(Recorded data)
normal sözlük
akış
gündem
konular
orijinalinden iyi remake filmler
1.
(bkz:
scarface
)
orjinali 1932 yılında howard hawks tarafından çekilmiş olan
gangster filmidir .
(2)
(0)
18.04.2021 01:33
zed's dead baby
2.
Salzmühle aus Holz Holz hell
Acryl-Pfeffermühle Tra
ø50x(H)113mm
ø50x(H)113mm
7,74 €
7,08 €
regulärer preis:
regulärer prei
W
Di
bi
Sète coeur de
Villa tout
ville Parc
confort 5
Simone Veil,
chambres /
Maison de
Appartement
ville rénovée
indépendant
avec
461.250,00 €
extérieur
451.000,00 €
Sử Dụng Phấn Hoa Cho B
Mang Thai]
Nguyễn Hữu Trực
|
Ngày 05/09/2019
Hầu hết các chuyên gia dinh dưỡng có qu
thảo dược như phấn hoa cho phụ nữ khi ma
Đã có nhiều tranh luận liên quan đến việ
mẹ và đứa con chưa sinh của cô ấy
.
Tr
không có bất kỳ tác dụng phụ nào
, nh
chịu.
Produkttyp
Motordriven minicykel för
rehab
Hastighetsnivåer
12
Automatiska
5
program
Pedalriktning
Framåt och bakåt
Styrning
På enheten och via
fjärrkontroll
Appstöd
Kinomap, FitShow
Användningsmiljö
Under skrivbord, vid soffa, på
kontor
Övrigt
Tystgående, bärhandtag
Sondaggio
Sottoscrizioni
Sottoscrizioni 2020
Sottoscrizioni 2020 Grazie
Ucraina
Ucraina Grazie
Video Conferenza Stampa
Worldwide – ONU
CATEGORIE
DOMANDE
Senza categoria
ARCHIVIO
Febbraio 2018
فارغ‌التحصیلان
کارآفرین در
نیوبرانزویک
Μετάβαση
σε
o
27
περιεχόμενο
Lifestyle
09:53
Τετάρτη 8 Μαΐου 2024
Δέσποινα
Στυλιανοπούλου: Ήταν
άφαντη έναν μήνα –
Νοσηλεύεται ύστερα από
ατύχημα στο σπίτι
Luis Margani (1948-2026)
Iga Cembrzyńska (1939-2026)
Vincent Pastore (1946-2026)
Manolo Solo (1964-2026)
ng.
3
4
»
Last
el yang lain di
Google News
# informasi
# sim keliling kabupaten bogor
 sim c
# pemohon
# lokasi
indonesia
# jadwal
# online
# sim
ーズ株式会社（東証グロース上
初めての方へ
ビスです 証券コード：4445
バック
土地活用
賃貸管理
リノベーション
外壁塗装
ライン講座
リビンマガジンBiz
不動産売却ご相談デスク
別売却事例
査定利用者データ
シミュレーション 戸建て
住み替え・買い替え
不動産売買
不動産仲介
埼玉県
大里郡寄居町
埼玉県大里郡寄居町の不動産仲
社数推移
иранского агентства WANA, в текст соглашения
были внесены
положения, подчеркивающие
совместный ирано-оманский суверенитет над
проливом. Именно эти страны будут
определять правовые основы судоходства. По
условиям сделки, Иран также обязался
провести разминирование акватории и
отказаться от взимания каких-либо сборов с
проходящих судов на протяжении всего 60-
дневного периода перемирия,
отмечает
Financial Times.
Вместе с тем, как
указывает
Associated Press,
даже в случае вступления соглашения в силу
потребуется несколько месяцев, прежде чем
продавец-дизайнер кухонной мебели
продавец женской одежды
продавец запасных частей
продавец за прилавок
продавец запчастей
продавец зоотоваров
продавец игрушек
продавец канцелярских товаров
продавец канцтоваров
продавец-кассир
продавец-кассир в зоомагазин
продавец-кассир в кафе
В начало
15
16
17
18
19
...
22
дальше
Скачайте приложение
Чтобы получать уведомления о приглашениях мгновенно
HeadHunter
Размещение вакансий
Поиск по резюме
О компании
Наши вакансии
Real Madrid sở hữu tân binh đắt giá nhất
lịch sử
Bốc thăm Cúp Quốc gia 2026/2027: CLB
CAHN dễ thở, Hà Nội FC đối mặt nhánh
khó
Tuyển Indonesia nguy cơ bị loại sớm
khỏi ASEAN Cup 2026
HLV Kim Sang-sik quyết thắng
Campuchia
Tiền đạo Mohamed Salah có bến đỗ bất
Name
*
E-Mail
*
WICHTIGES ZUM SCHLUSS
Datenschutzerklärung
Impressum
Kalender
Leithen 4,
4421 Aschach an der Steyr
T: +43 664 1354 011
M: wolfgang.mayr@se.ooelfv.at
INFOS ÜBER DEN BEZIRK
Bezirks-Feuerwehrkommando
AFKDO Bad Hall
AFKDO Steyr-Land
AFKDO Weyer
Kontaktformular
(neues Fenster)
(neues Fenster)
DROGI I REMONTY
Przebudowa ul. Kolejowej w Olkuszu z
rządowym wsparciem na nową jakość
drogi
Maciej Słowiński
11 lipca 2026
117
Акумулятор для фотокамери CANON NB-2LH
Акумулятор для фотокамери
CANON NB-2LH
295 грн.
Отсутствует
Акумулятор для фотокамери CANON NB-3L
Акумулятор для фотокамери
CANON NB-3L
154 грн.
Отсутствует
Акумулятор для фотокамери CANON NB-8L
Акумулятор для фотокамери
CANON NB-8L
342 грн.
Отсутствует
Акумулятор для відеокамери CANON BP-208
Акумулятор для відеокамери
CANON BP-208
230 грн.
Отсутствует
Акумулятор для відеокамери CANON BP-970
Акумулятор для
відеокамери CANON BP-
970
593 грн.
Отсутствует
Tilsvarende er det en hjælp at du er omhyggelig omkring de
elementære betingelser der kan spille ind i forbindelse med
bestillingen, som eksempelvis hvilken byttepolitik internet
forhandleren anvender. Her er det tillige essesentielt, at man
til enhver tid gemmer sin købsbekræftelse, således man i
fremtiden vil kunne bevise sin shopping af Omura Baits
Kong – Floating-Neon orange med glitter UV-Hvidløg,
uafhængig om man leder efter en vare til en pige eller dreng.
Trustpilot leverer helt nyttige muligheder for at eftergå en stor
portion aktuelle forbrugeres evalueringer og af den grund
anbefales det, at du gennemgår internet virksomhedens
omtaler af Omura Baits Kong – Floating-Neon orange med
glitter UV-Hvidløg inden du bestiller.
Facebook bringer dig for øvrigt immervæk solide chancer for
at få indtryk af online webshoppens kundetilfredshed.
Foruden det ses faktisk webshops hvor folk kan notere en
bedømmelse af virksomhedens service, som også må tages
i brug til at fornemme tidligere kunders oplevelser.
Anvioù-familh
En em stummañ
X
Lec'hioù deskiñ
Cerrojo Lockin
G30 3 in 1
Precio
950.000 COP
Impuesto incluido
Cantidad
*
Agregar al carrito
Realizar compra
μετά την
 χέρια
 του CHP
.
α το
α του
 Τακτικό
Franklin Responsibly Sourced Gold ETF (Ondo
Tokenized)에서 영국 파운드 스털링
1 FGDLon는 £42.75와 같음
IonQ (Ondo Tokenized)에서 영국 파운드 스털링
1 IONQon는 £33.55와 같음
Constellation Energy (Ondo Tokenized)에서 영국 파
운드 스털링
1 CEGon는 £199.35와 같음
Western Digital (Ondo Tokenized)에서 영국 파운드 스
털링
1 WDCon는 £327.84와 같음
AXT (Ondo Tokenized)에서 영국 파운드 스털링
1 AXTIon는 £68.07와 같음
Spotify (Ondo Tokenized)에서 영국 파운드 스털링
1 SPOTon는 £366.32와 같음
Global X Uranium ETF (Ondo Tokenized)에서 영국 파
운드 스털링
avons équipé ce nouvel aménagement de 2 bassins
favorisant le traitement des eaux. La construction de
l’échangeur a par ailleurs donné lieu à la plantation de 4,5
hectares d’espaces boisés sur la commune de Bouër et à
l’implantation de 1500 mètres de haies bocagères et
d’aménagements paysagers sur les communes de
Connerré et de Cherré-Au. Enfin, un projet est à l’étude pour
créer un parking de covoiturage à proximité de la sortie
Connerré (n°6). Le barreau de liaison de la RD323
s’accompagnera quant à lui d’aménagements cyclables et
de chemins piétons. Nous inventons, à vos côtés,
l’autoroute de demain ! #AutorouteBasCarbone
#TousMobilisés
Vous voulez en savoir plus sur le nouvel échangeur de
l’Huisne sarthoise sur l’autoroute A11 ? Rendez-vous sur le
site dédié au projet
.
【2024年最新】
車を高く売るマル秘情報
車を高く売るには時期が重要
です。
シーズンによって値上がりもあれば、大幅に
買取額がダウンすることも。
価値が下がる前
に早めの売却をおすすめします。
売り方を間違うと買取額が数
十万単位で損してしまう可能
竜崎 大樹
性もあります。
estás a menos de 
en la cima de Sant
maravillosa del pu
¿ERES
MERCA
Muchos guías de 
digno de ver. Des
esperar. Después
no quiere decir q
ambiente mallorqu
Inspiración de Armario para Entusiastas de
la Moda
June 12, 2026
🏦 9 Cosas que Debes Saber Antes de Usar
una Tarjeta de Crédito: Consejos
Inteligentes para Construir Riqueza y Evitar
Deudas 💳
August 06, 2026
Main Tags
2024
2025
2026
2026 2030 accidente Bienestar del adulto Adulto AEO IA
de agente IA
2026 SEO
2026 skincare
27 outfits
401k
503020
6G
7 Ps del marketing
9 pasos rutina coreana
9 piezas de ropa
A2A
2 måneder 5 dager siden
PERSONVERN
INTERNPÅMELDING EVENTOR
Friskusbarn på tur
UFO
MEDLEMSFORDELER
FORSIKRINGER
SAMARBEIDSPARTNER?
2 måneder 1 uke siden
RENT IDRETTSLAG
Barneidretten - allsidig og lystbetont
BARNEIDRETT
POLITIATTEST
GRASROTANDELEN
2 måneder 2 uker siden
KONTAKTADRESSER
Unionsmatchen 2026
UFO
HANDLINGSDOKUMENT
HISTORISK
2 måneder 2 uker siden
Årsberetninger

> PROBLEM DETAILS
Extract every line from the start of the material through the line containing "άφαντη έναν μήνα –", inclusive, reproducing each one verbatim.

> ANSWER
normal sözlük
akış
gündem
konular
orijinalinden iyi remake filmler
1.
(bkz:
scarface
)
orjinali 1932 yılında howard hawks tarafından çekilmiş olan
gangster filmidir .
(2)
(0)
18.04.2021 01:33
zed's dead baby
2.
Salzmühle aus Holz Holz hell
Acryl-Pfeffermühle Tra
ø50x(H)113mm
ø50x(H)113mm
7,74 €
7,08 €
regulärer preis:
regulärer prei
W
Di
bi
Sète coeur de
Villa tout
ville Parc
confort 5
Simone Veil,
chambres /
Maison de
Appartement
ville rénovée
indépendant
avec
461.250,00 €
extérieur
451.000,00 €
Sử Dụng Phấn Hoa Cho B
Mang Thai]
Nguyễn Hữu Trực
|
Ngày 05/09/2019
Hầu hết các chuyên gia dinh dưỡng có qu
thảo dược như phấn hoa cho phụ nữ khi ma
Đã có nhiều tranh luận liên quan đến việ
mẹ và đứa con chưa sinh của cô ấy
.
Tr
không có bất kỳ tác dụng phụ nào
, nh
chịu.
Produkttyp
Motordriven minicykel för
rehab
Hastighetsnivåer
12
Automatiska
5
program
Pedalriktning
Framåt och bakåt
Styrning
På enheten och via
fjärrkontroll
Appstöd
Kinomap, FitShow
Användningsmiljö
Under skrivbord, vid soffa, på
kontor
Övrigt
Tystgående, bärhandtag
Sondaggio
Sottoscrizioni
Sottoscrizioni 2020
Sottoscrizioni 2020 Grazie
Ucraina
Ucraina Grazie
Video Conferenza Stampa
Worldwide – ONU
CATEGORIE
DOMANDE
Senza categoria
ARCHIVIO
Febbraio 2018
فارغ‌التحصیلان
کارآفرین در
نیوبرانزویک
Μετάβαση
σε
o
27
περιεχόμενο
Lifestyle
09:53
Τετάρτη 8 Μαΐου 2024
Δέσποινα
Στυλιανοπούλου: Ήταν
άφαντη έναν μήνα –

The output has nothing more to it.